Wenn Sie eine der oben genannten Fragen mit Ja beantwortet haben, tragen Sie ein „Risiko“ einer diabetischen Augenerkrankung und sollten mindestens ein Mal im Jahr bei Ihrem persönlichen Augenarzt eine Augenuntersuchung mit Pupillenerweiterung durchführen lassen.
In den frühen Stadien diabetischer Augenerkrankungen sind oft keine Symptome zu merken. Bei Schwellungen im Auge kann eine verschwommene Sicht auftreten. Erkannt werden kann die Krankheit nur durch regelmäßige Augenuntersuchungen mit Pupillenerweiterung. Risikopersonen wird empfohlen, sich mindestens ein Mal im Jahr einer Augenuntersuchung zu unterziehen.
Wenn Sie an weiteren Informationen interessiert sind, laden Sie die Broschüre Wissenswertes über diabetische Augenerkrankungen herunter.
Fakten zu Diabetes
- Es gibt zwei Hauptformen von Diabetes. Bei der Typ-1-Diabetes muss ein Leben lang täglich Insulin gespritzt werden.

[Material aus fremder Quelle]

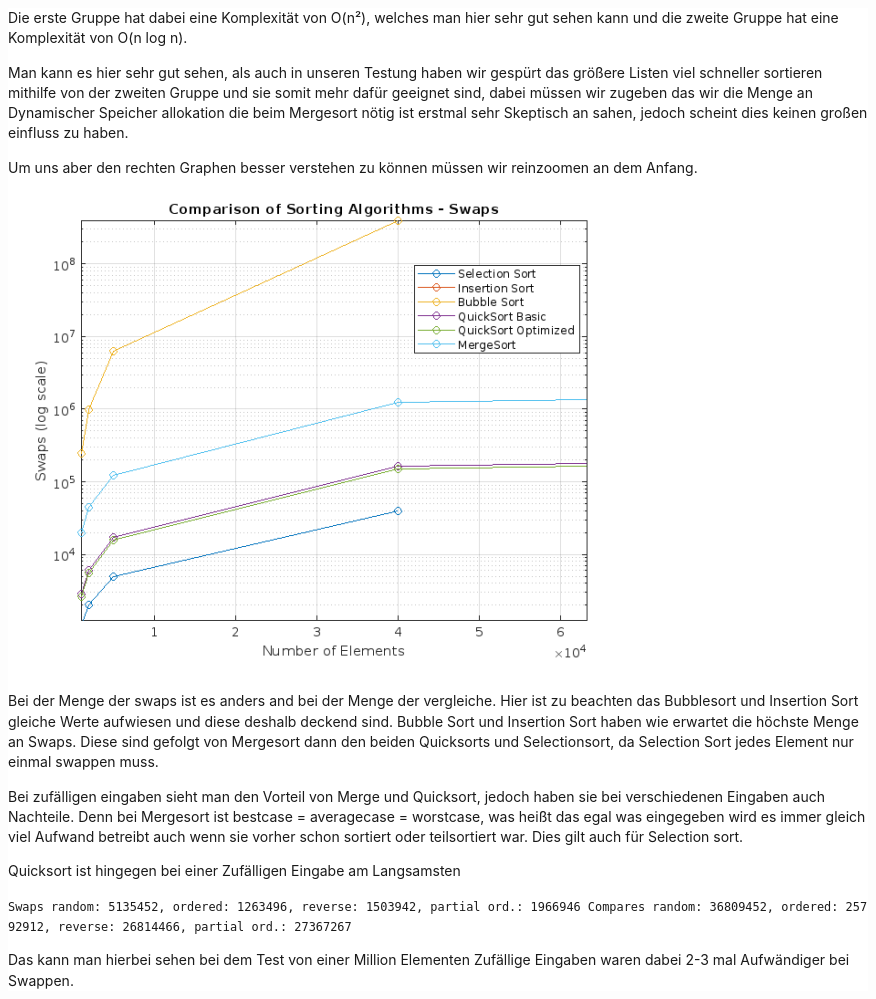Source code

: Die erste Gruppe hat dabei eine Komplexität von O(n²), welches man hier sehr gut sehen kann und die zweite Gruppe hat eine Komplexität von O(n log n).

Man kann es hier sehr gut sehen, als auch in unseren Testung haben wir gespürt das größere Listen viel schneller sortieren mithilfe von der zweiten Gruppe und sie somit mehr dafür geeignet sind, dabei müssen wir zugeben das wir die Menge an Dynamischer Speicher allokation die beim Mergesort nötig ist erstmal sehr Skeptisch an sahen, jedoch scheint dies keinen großen einfluss zu haben.

Um uns aber den rechten Graphen besser verstehen zu können müssen wir reinzoomen an dem Anfang.

![](zoomed_swaps_random.png)

Bei der Menge der swaps ist es anders and bei der Menge der vergleiche.
Hier ist zu beachten das Bubblesort und Insertion Sort gleiche Werte aufwiesen und diese deshalb deckend sind. Bubble Sort und Insertion Sort haben wie erwartet die höchste Menge an Swaps. Diese sind gefolgt von Mergesort dann den beiden Quicksorts und Selectionsort, da Selection Sort jedes Element nur einmal swappen muss.

Bei zufälligen eingaben sieht man den Vorteil von Merge und Quicksort, jedoch haben sie bei verschiedenen Eingaben auch Nachteile. Denn bei Mergesort ist bestcase = averagecase = worstcase, was heißt das egal was eingegeben wird es immer gleich viel Aufwand betreibt auch wenn sie vorher schon sortiert oder teilsortiert war. Dies gilt auch für Selection sort.

Quicksort ist hingegen bei einer Zufälligen Eingabe
am Langsamsten

`Swaps random: 5135452, ordered: 1263496, reverse: 1503942, partial ord.: 1966946
    Compares random: 36809452, ordered: 25792912, reverse: 26814466, partial ord.: 27367267`

Das kann man hierbei sehen bei dem Test von einer Million Elementen
Zufällige Eingaben waren dabei 2-3 mal Aufwändiger bei Swappen.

Typ-II-Diabetes kann oft durch angepasste Ernährung und Sport reguliert werden.
- Gemessen an der Zahl der jährlichen Todesopfer wird die Diabetes als Todesursache nur noch durch Herzerkrankungen und Krebs übertroffen.
- Diabetes ist die Hauptursache für viele neue Fälle von Erblindung bei Erwachsenen.
- Bei Frauen ist die Wahrscheinlichkeit, an Typ-II-Diabetes zu erkranken, größer als bei Männern.
- Diabetes kann jedoch nicht nur zu Erblindung führen, sondern auch Nierenerkrankungen, Herzinfarkte, Schlaganfälle, Wundbrand mit daraus folgender Beinamputation und andere ernsthafte Erkrankungen verursachen.
- Fast 90 % der Patienten mit Typ-II-Diabetes sind übergewichtig. In vielen Fällen würden die Diabetessymptome verschwinden, wenn die betroffenen Personen abnehmen.
- Typ-II-Diabetes geht mit eher leichten Symptomen einher. Ungefähr 50 % der Personen, die an Typ-II-Diabetes erkranken, sind sich der Krankheit gar nicht bewusst.
- Diabetes verringert die Chancen auf eine erfolgreiche Schwangerschaft und erhöht das Risiko von Geburtsfehlern und die Säuglingssterblichkeit.
- Diabetes ist bei Männern aller Altersgruppen ein Hauptgrund für Impotenz.
- Diabetes wird nicht durch zu viel Süßigkeiten verursacht.